ERA.id - Profesor Filsafat STF Driyakara, Franz Magniz Suseno menyoroti soal berbagai pelanggaran etika yang berkaitan dengan pelaksanaan Pemilu 2024. Salah satunya, ia menegaskan, presiden yang menyalahgunakan kekuasaannya untuk mendukung pasangan capres-cawapres tertentu masuk dalam kategori pelanggaran etika berat.
Hal ini Romo Magniz sampaikan saat menjadi saksi ahli yang dihadirkan oleh kubu Ganjar-Mahfud dalam sidang lanjutan gugatan sengketa perselisihan hasil pemilihan umum (PHPU) Pemilihan Presiden (Pilpres) 2024. Awalnya, ia menyebut, tidak masalah jika presiden mendukung dan berharap paslon yang didukungnya memenangkan pilpres.

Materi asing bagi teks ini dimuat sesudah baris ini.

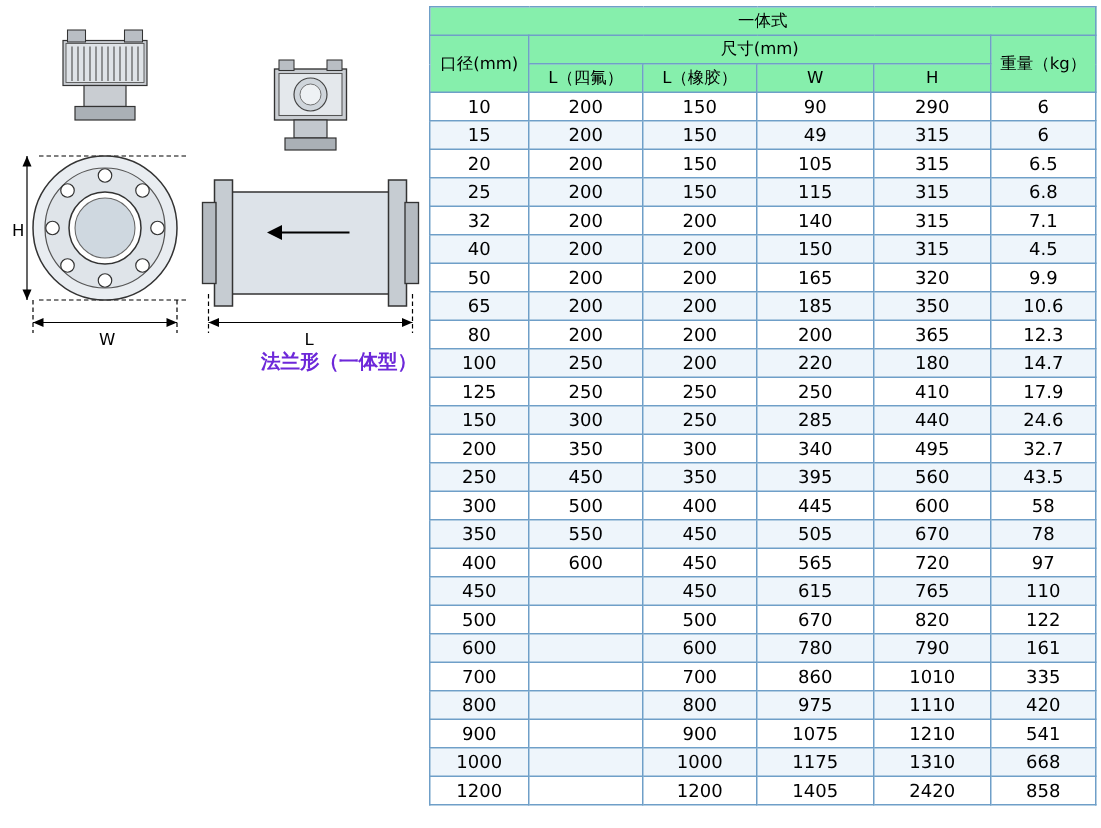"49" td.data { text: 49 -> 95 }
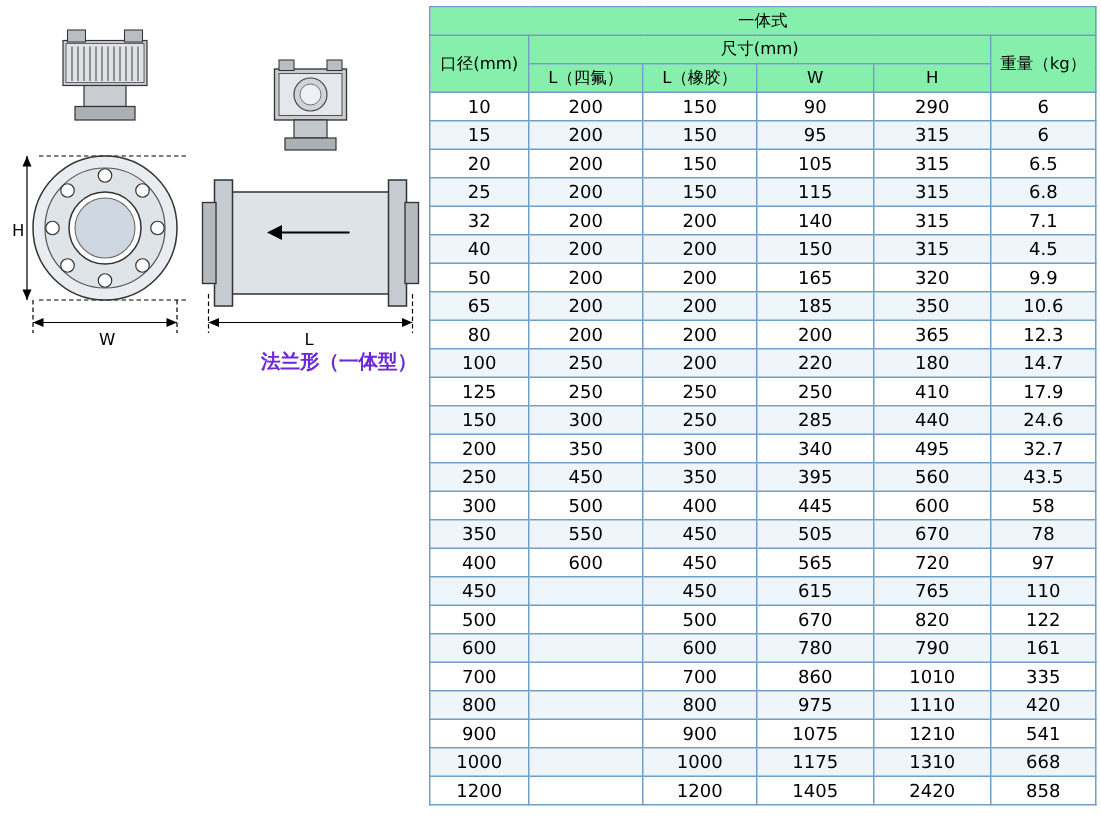"法兰形（一体型）" .diagram-caption { color: #6d28d9 -> #15803d; text-align: right -> left }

Namun, dukungan itu menjadi bermasalah dan melanggar etika, jika presiden menggunakan kekuasaannya untuk mengerahkan pihak-pihak tertentu memenangkan pasangan yang didukungnya.
"Presiden boleh saja memberi tahu bahwa ia mengharapkan salah satu calon menang, tetapi begitu dia memakai kedudukannya, kekuasaannya untuk memberi petunjuk pada ASN, polisi, militer, dan lain-lain untuk mendukung salah satu paslon serta memakai kas negara untuk membiayai perjalanan dalam rangka memberikan dukungan kepada paslon, itu ia secara berat melanggar tuntutan etika bahwa ia tanpa membeda-bedakan adalah presiden semua warga negara, termasuk semua politisi," kata Romo Magniz di Gedung Mahkamah Konstitusi, Selasa (2/4/2024).
Romo Magniz lantas menyinggung soal nepotisme. Menurut dia, presiden yang menggunakan kekuasaannya untuk menguntungkan keluarganya adalah tindakan yang sangat memalukan.
"Kalau seorang presiden menggunakan kekuasaan kepadanya oleh bangsanya untuk menguntungkan keluarganya sendiri, itu amat memalukan, karena membuktikan bahwa dia tiak mempunyai wawasan seorang presiden, 'hidupku 100 persen untuk rakyatku, melainkan hanya memikirkan diri sendiri dan keluarganya'," tegas Romo Magniz.